Grant Assurance 22a states: “It will make the airport available as an airport for public use on reasonable terms and without unjust discrimination to all types, kinds and classes of aeronautical activities, including commercial aeronautical activities offering services to the public at the airport.”

Grant Assurance 22h states: “The sponsor may establish such reasonable, and not unjustly discriminatory, conditions to be met by all users of the airport as may be necessary for the safe and efficient operation of the airport.”

Grant Assurance 22i states: “The sponsor may prohibit or limit any given type, kind or class of aeronautical use of the airport if such action is necessary for the safe operation of the airport or necessary to serve the civil aviation needs of the public.”

So, while 22a seems to imply ANY aviation activity has to be allowed without discrimination and on reasonable terms, both 22h and 22i offer exceptions, allowing specific conditions and even outright prohibitions, as needed for safety and efficiency.

Would it be a ‘reasonable term’ to NOT allow lease of an underground tank past its designed age limit? Should FAA’s view of safety include protecting area residents from lead toxin exposures? Is FAA our friend or our enemy (with us or against us)? What kind of a regulatory agency is it that leans hard with its sole authority but lacks the heart to cooperate with communities impacted by its activities?  Is this the same agency that handed off regulatory action to Boeing for the deadly 737MAX fiasco, and the same agency that grounds all tiny drones in yards to protect manned aircraft (yet is now slowly repealing rules so drones can fly low over crowds of people)? Yup, this is FAA: the U.S. aviation ‘faux-regulator’ captured to serve aviation, and working to protect industry from problematic people.

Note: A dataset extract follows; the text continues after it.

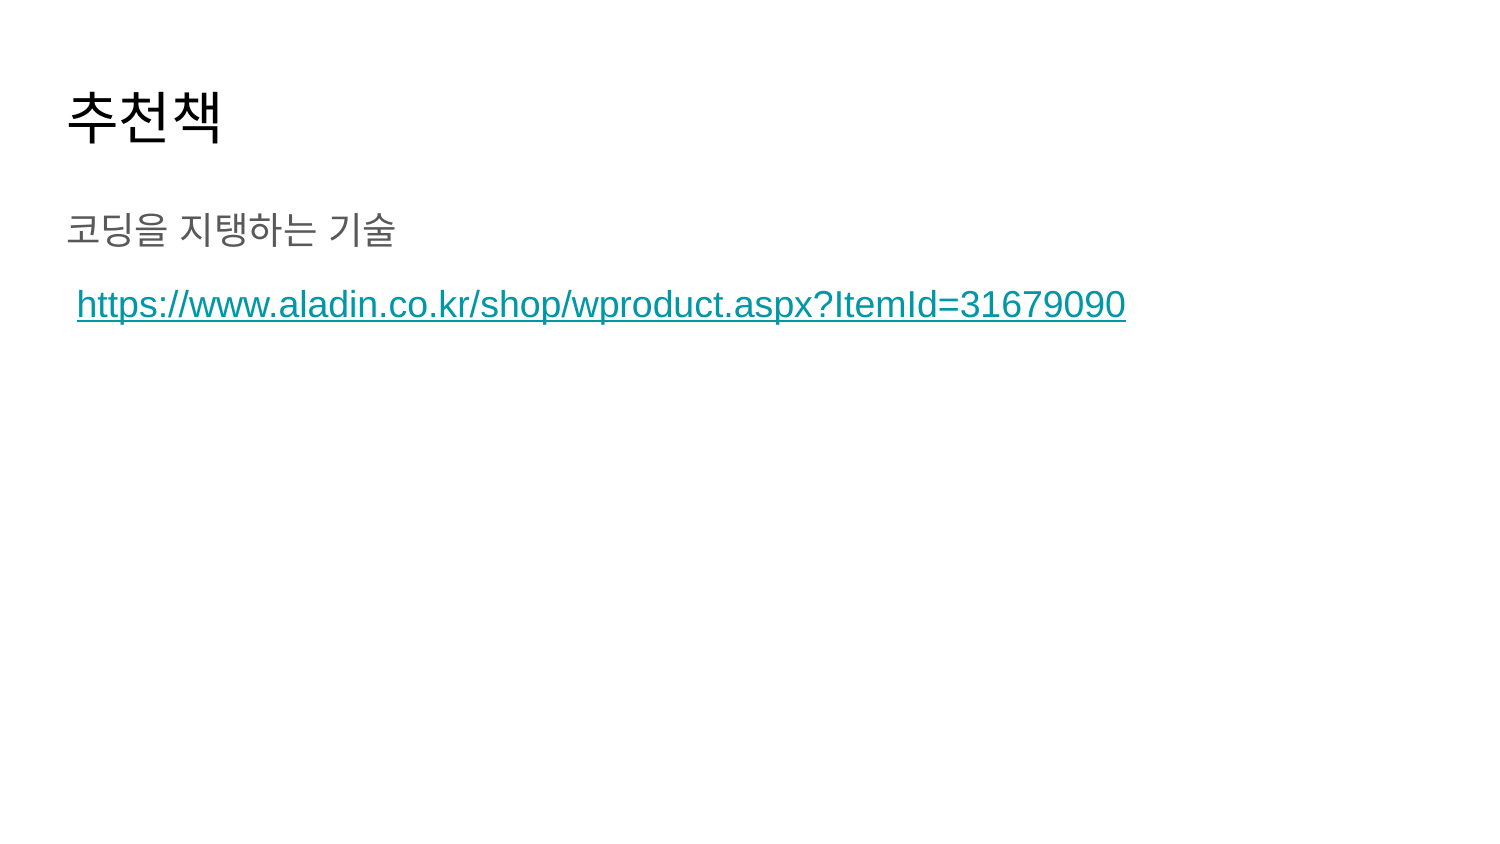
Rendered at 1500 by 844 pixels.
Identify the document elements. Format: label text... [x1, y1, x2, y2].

title 추천책 [51, 72, 1449, 167]
list 코딩을 지탱하는 기술 https://www.aladin.co.kr/shop/wproduct.aspx?ItemId=31679090 [51, 189, 1449, 750]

Oddly, the City Attorney is hung up on Grant Assurance 22, acting and speaking uncomfortably to question its applicability. And, unfortunately, the City Manager appears to be parroting the statements by the City Attorney. As a result, the City’s residents are being subjected to an unsafe, unhealthy perpetuation of aviation privilege that benefits a tiny elite. But these City officials are missing an important reality, so fearful they are of FAA. Both of them should ponder this: if they shut down all the tanks and an aviation lobbyist files a Part 16 complaint (against the City, claiming they are not compliant with grant assurances), their biggest penalty will be placement on the ‘Airport Noncompliance List’ and loss of grant eligibility… neither of which matter, for an airport set to close later this decade.

So, let’s close down the underground tanks. And, thank you, City of Santa Monica, for standing up to the FAA bully.